A still from Cordelia Dvorak’s documentary ‘John Berger: The Art of Looking.’
Organizers of the Thessaloniki Documentary Festival will pay tribute to English art critic and author John Berger, who died earlier this year.
Berger, whose groundbreaking 1972 BBC television series and book “Ways of Seeing” is credited with transforming the way in which a generation looked at and understood art, is the subject of two documentary films which will be showcased at the annual event taking place in the northern port city from March 3 to 12.
“The Seasons in Quincy: Four Portraits of John Berger” is a four-part cinematic portrait crafted over five years by his actress friend Tilda Swinton, together with Colin MacCabe, Christopher Roth and Bartek Dziadosz.
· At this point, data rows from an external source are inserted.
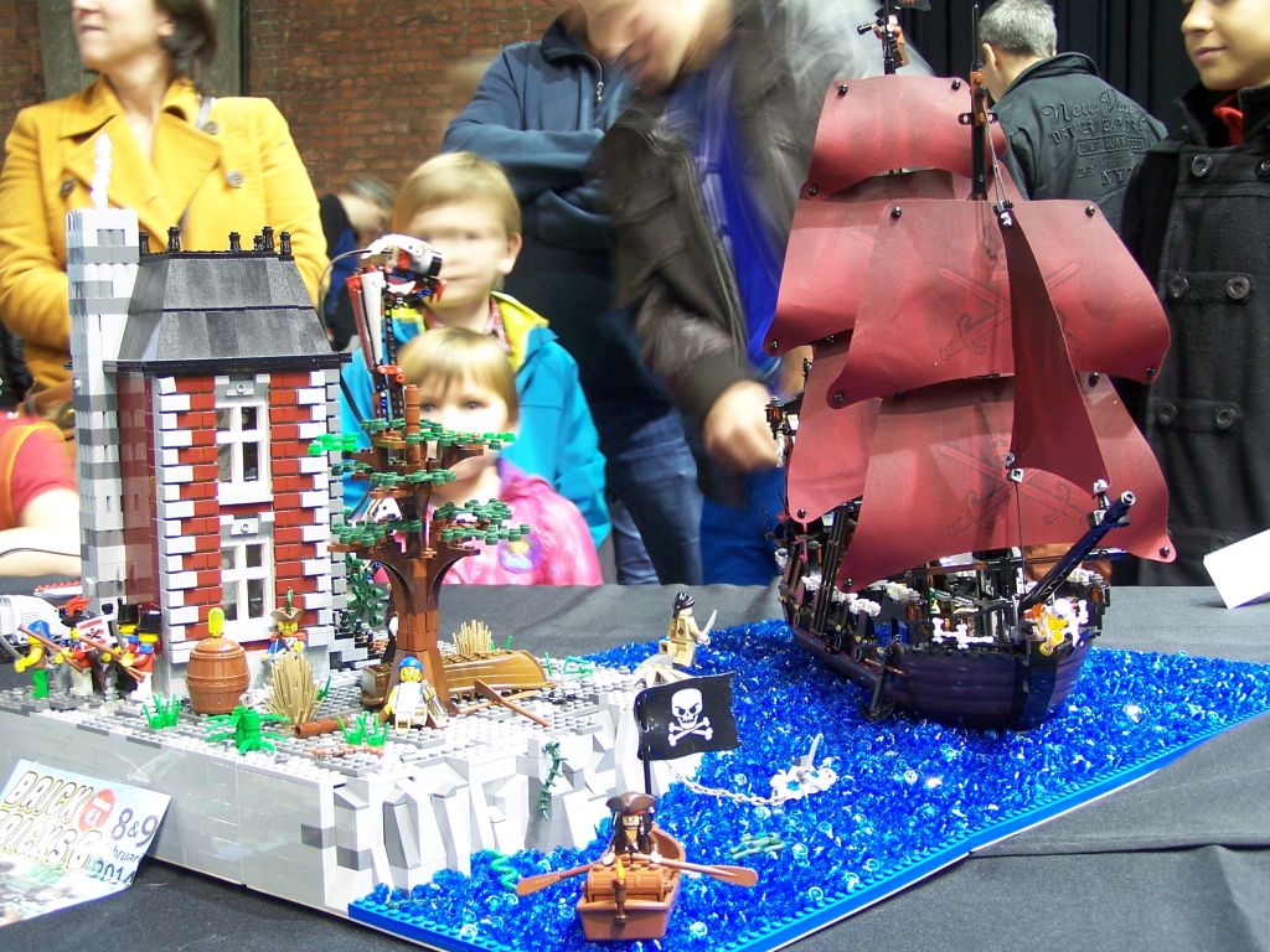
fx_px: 1871
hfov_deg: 37.5
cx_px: 635
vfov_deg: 28.6
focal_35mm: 51
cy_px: 476
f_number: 3
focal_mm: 8.5
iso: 80
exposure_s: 1/2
Also screening is Cordelia Dvorak’s “John Berger: The Art of Looking,” an intimate take on the man’s personality and work on the occasion of his 90th birthday.
Now in its 19th year, the festival will screen more than 210 documentaries – both shorts and feature-length works – by directors from all over the world.
Meanwhile, the Contemporary Art Center of Thessaloniki (Warehouse B1, Thessaloniki Port) will host an exhibition of original artwork by Berger. The show, organized by TDF and the Contemporary Art Center of Thessaloniki – State Museum of Contemporary Art, is the first of its kind since Berger’s death. Some 30 drawings and paintings, video footage and copies of his books will go on display.
A round-table discussion on Berger’s legacy will take place at the same venue on March 8, starting at 7.30 p.m. Speakers will include Berger’s editor and biographer Tom Overton, and Antonis Kotidis, professor emeritus at the Aristotle University of Thessaloniki’s Art History Department.
A committed Marxist and vehement critic of capitalism, Berger trained as a painter, but soon turned his hand to writing. He worked as an art critic for the New Statesman for 10 years.
Berger’s novel “G” bagged Britain’s prestigious Booker Prize in 1972. Reacting to reports of slave labor that had enriched the sponsor Booker McConnell, Berger famously pledged to donate half his prize money to the Black Panthers, who were, as he put it, “the black movement with the socialist and revolutionary perspective that I find myself most in agreement with in this country.”
“He showed us how to see, not as individuals, but together,” BBC arts editor Will Gompertz said on the news of Berger’s death. “He showed us how to see art not as a relay race of individual geniuses but as a kind of companionship.”
Having lived for many years in a farmhouse in the French Alps near Mont Blanc, Berger died in Paris in early January. He was 90 years old.